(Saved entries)

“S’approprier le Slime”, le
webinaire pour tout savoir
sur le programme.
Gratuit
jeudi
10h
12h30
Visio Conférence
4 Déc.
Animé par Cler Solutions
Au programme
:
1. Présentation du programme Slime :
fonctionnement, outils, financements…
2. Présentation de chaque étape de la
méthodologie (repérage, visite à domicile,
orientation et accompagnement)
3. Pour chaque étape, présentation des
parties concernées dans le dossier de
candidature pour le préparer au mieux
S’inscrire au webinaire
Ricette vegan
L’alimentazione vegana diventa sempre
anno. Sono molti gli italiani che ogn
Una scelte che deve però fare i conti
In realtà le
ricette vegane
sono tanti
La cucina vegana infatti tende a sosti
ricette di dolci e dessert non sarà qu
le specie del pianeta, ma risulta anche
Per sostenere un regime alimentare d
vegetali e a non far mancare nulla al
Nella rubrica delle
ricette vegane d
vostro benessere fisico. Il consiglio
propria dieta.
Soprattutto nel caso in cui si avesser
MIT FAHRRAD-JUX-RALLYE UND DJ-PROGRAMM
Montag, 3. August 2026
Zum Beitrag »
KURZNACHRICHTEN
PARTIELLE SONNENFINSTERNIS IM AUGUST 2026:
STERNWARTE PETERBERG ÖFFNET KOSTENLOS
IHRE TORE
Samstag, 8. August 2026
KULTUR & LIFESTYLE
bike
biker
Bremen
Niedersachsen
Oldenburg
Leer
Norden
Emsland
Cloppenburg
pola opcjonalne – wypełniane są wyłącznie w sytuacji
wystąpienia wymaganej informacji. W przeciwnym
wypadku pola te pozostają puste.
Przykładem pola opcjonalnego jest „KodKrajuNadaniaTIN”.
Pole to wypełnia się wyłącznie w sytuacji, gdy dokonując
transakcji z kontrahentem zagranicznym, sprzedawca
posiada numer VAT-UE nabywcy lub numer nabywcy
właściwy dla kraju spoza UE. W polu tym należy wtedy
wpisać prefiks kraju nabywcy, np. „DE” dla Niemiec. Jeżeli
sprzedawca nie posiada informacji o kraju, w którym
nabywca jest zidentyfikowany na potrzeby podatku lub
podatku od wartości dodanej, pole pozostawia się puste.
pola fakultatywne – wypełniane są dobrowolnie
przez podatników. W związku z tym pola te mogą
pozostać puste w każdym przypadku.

Your objective » Exactly the lines from the one that holds "candidature pour le préparer au mieux" through the final line of the records above should be written out, and only those.

Written response »
candidature pour le préparer au mieux
S’inscrire au webinaire
Ricette vegan
L’alimentazione vegana diventa sempre
anno. Sono molti gli italiani che ogn
Una scelte che deve però fare i conti
In realtà le
ricette vegane
sono tanti
La cucina vegana infatti tende a sosti
ricette di dolci e dessert non sarà qu
le specie del pianeta, ma risulta anche
Per sostenere un regime alimentare d
vegetali e a non far mancare nulla al
Nella rubrica delle
ricette vegane d
vostro benessere fisico. Il consiglio
propria dieta.
Soprattutto nel caso in cui si avesser
MIT FAHRRAD-JUX-RALLYE UND DJ-PROGRAMM
Montag, 3. August 2026
Zum Beitrag »
KURZNACHRICHTEN
PARTIELLE SONNENFINSTERNIS IM AUGUST 2026:
STERNWARTE PETERBERG ÖFFNET KOSTENLOS
IHRE TORE
Samstag, 8. August 2026
KULTUR & LIFESTYLE
bike
biker
Bremen
Niedersachsen
Oldenburg
Leer
Norden
Emsland
Cloppenburg
pola opcjonalne – wypełniane są wyłącznie w sytuacji
wystąpienia wymaganej informacji. W przeciwnym
wypadku pola te pozostają puste.
Przykładem pola opcjonalnego jest „KodKrajuNadaniaTIN”.
Pole to wypełnia się wyłącznie w sytuacji, gdy dokonując
transakcji z kontrahentem zagranicznym, sprzedawca
posiada numer VAT-UE nabywcy lub numer nabywcy
właściwy dla kraju spoza UE. W polu tym należy wtedy
wpisać prefiks kraju nabywcy, np. „DE” dla Niemiec. Jeżeli
sprzedawca nie posiada informacji o kraju, w którym
nabywca jest zidentyfikowany na potrzeby podatku lub
podatku od wartości dodanej, pole pozostawia się puste.
pola fakultatywne – wypełniane są dobrowolnie
przez podatników. W związku z tym pola te mogą
pozostać puste w każdym przypadku.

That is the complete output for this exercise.